- **EXERCISE DIRECTIONS**
Wherever the string "three" shows up in the records below, return that line.

(Dataset entries)
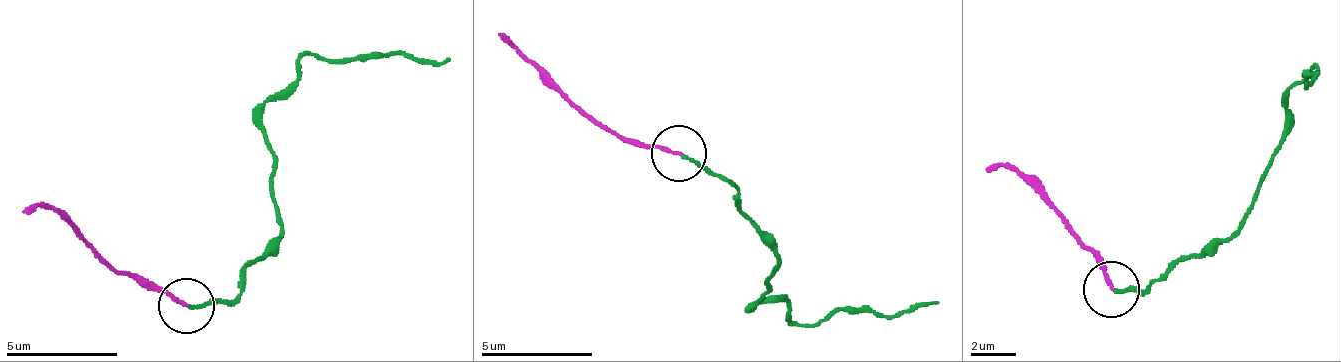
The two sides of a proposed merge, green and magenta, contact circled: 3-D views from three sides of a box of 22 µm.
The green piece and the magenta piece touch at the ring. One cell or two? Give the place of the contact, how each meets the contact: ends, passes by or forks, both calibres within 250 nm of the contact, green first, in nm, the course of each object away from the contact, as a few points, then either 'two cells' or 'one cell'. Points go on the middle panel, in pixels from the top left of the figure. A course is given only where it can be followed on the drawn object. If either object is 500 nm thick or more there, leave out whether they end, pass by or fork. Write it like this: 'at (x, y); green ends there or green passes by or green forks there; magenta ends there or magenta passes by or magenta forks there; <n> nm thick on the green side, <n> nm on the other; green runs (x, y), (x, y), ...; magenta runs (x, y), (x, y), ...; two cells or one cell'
at (679, 153); green ends there; magenta ends there; 130 nm thick on the green side, 160 nm on the other; green runs (680, 154), (725, 176), (775, 254), (754, 304), (780, 302), (795, 321), (939, 303); magenta runs (680, 154), (640, 148), (593, 123), (533, 63), (499, 35); two cells

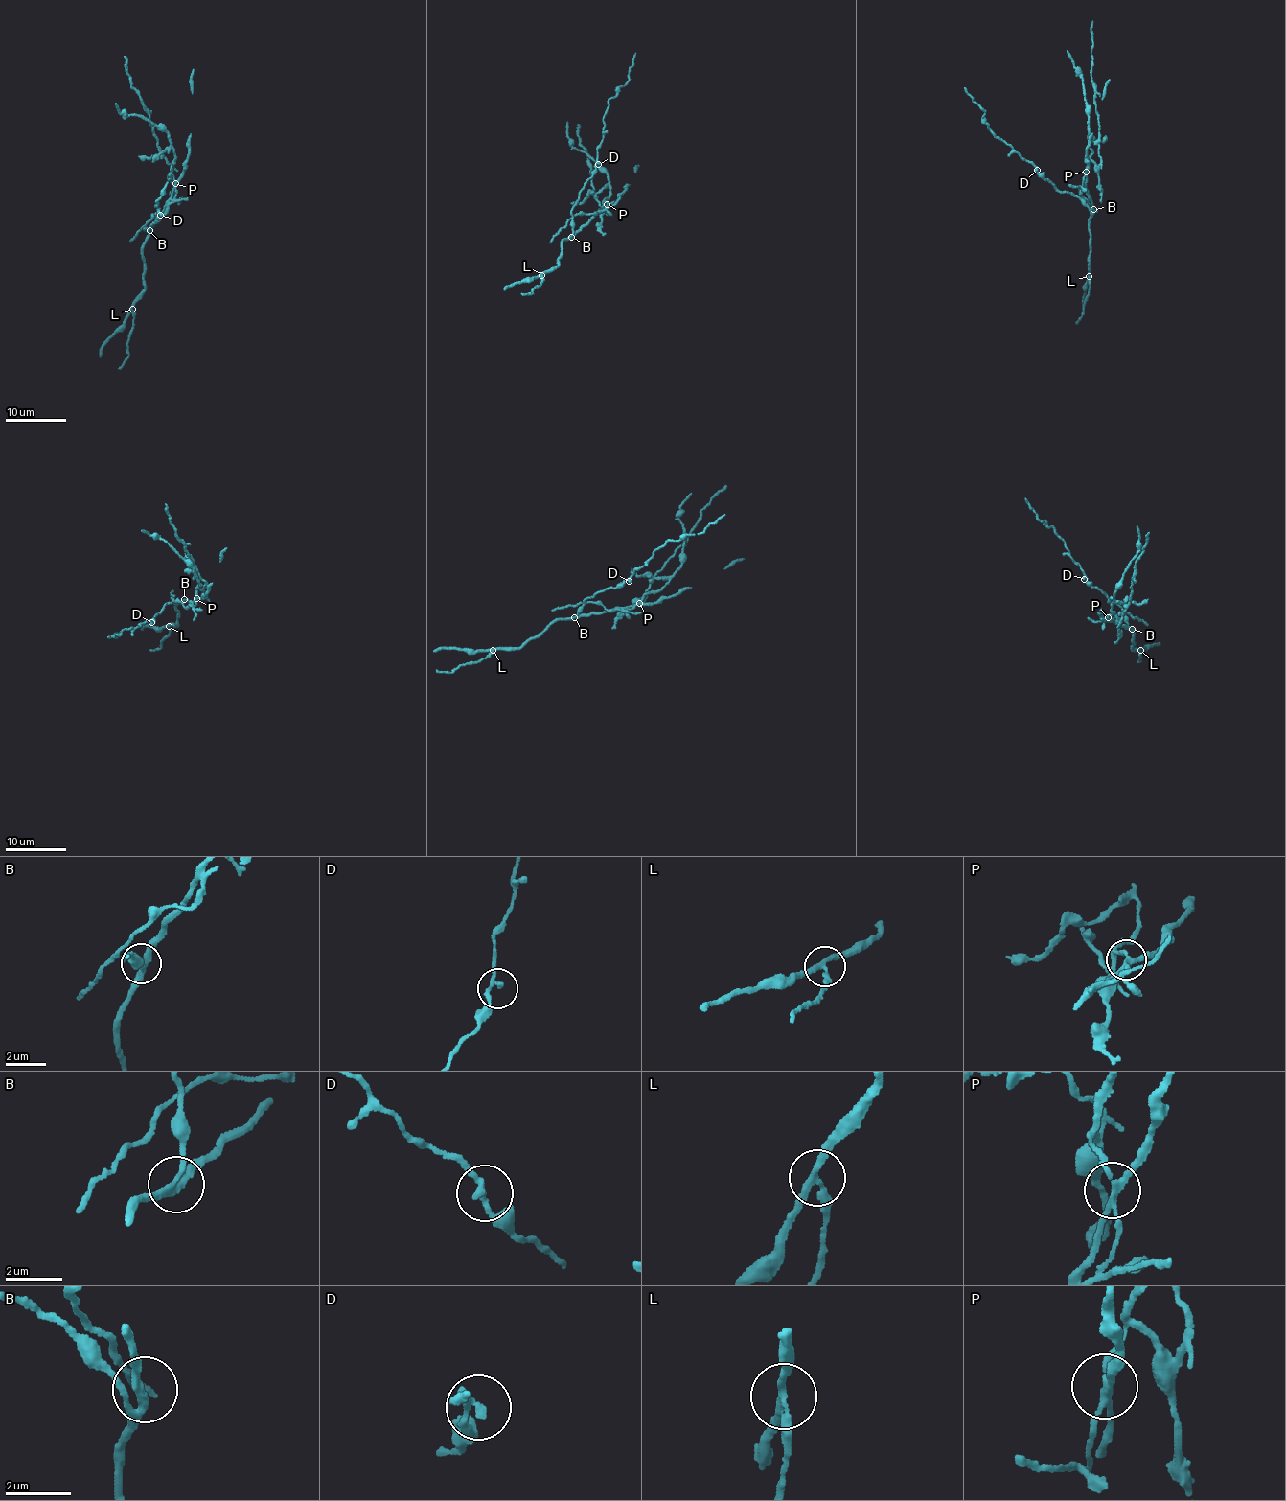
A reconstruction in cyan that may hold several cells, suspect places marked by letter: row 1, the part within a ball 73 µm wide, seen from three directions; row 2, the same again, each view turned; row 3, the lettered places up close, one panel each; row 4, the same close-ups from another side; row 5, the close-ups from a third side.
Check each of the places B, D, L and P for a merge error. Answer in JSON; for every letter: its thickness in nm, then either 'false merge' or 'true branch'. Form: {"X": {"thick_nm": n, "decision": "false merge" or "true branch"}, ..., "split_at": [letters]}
{"B": {"thick_nm": 200, "decision": "true branch"}, "D": {"thick_nm": 170, "decision": "true branch"}, "L": {"thick_nm": 190, "decision": "false merge"}, "P": {"thick_nm": 180, "decision": "false merge"}, "split_at": ["L", "P"]}

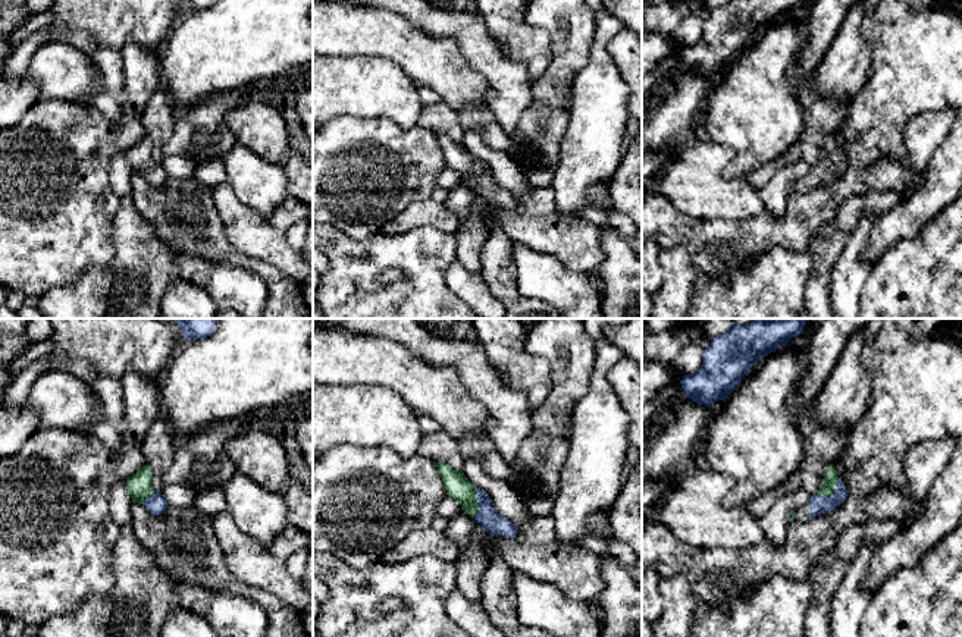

- **SOLUTION TO THIS TASK**
The two sides of a proposed merge, green and magenta, contact circled: 3-D views from three sides of a box of 22 µm.
A reconstruction in cyan that may hold several cells, suspect places marked by letter: row 1, the part within a ball 73 µm wide, seen from three directions; row 2, the same again, each view turned; row 3, the lettered places up close, one panel each; row 4, the same close-ups from another side; row 5, the close-ups from a third side.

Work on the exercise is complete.